The recent transformation of Deaderick Street recalls the historic importance of the street and enhance the corridor’s prominence as an important civic axis. Prior to the renovations, the street had become most widely known as the central transfer point for the Metro bus system. In the Fall of 2008 the bus system’s hub was relocated one block over to the ambitious Music City Central, presenting an opportunity to re-envision the street itself


The renovations to the street primarily focused on addressing stormwater issues and urban trees. The existing streetscape was home to an assortment of unhealthy trees ranging in sizes from 2” caliper up to 24”+. Each and every one of them were shoehorned into a 4’x4’ planting zone and struggling to adapt to urban conditions. The renovations included removing those trees and providing larger and deeper planting areas that would not only give a larger volume of soil for the tree roots, but also provide many areas in which the stormwater could travel to, thus reducing the loads into the storm system. Bioretention zones were implemented in pedestrian bulbs at the intersections and in relation to the existing catch basins. These planting areas were also excavated to a depth that would accept enough engineered soils to allow infiltration and planted with plants that can adapt to the extremes of wet and dry conditions. Pervious area within the corridor was increased by over 700%.

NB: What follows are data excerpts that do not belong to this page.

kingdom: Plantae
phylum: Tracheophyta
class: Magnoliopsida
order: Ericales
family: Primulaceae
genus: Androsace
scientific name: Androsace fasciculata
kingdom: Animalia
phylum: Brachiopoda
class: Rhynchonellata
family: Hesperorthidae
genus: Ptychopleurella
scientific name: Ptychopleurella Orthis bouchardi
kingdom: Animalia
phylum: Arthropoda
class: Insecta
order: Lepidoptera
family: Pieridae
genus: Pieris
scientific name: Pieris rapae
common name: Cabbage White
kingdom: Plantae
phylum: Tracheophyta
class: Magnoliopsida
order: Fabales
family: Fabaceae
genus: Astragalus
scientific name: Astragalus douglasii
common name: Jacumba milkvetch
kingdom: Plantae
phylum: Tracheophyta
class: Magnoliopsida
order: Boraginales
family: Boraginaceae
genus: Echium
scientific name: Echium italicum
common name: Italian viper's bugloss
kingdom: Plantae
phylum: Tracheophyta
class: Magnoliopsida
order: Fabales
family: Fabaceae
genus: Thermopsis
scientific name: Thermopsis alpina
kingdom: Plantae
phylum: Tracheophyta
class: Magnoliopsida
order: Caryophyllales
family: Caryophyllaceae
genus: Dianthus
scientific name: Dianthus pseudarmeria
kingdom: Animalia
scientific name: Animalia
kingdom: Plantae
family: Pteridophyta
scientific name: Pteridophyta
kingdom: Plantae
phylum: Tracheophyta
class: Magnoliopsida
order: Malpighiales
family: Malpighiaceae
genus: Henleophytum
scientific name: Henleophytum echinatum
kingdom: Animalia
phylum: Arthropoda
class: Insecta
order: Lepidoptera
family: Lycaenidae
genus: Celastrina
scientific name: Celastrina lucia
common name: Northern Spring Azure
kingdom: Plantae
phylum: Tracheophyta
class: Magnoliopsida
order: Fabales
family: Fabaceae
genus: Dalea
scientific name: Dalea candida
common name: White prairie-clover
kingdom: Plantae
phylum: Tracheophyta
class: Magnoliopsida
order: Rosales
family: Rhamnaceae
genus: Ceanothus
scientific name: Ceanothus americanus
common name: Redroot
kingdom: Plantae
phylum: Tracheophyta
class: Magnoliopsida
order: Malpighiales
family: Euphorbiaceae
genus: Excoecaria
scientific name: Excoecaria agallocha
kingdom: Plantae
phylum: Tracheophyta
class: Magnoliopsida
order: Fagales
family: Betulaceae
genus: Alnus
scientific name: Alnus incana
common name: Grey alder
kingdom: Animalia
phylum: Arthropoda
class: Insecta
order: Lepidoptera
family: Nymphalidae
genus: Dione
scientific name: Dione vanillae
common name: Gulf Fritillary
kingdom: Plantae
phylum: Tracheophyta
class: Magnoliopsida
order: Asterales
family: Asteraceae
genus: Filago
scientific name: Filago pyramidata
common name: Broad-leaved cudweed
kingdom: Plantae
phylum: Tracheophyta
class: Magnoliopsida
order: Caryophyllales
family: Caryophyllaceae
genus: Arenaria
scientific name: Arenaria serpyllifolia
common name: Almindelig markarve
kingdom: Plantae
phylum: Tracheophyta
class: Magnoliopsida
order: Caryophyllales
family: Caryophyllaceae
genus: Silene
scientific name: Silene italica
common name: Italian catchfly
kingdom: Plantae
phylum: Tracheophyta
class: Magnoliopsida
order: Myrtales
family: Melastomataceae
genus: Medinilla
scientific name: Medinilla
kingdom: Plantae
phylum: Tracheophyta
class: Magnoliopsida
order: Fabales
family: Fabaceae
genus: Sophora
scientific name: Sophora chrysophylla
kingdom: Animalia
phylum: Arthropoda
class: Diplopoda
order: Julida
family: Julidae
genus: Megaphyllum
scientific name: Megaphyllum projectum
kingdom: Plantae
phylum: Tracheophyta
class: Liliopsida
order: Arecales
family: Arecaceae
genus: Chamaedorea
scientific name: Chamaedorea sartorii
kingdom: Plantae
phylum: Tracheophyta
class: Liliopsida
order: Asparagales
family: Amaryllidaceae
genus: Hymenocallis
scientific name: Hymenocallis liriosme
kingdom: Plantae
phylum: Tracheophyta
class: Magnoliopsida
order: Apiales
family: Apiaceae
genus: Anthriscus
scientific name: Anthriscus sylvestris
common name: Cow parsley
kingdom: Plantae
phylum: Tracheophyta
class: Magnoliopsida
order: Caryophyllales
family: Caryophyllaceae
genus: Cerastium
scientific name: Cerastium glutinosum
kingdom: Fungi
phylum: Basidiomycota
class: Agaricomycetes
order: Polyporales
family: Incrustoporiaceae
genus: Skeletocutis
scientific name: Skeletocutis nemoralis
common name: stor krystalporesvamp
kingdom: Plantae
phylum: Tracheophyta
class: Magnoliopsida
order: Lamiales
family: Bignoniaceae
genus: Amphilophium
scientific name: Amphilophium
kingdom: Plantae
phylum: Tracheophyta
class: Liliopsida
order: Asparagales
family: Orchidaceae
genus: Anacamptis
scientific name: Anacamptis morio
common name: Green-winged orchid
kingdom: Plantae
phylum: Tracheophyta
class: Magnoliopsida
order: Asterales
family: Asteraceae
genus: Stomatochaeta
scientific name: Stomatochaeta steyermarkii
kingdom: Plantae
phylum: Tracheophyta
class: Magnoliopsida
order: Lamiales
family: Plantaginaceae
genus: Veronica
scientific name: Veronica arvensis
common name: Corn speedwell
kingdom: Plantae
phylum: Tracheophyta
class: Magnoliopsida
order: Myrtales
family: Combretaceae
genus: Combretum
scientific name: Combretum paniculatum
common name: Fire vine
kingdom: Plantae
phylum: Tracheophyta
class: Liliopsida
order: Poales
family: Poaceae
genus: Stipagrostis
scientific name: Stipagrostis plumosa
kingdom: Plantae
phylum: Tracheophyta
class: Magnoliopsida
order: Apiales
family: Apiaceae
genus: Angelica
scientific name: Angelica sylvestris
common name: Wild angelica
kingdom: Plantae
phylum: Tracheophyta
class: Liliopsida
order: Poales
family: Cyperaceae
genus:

Many other elements of sustainability were included, such as:

  • Crushed and recycled concrete used for the pavement subbase,
  • Fly ash utilized in the concrete mix,
  • Porous concrete,
  • LED light fixtures,
  • Native and drought tolerant plant materials,
  • Solar powered parking meters,
  • Water efficient irrigation system,
  • Many local vendors and fabricators,
  • The addition of bike racks to help encourage a healthier way to travel, and
  • The addition of recycling receptacles along the street.

We’re hoping that in the near future, permanent retail kiosks that were proposed in the master plan will be added to the street, further enlivening the corridor. Those kiosks are proposed to have an extensive greenroof on each. In addition, the master plan identified areas for future free standing retail buildings and liner buildings that could be added on the blank facades.

– Laura Schroeder



One response

28 10 2009

What an impressive project. Kudos to Hawkins Partners! Excellence in design and implementation. Congrats too on the ASLA Award for this project!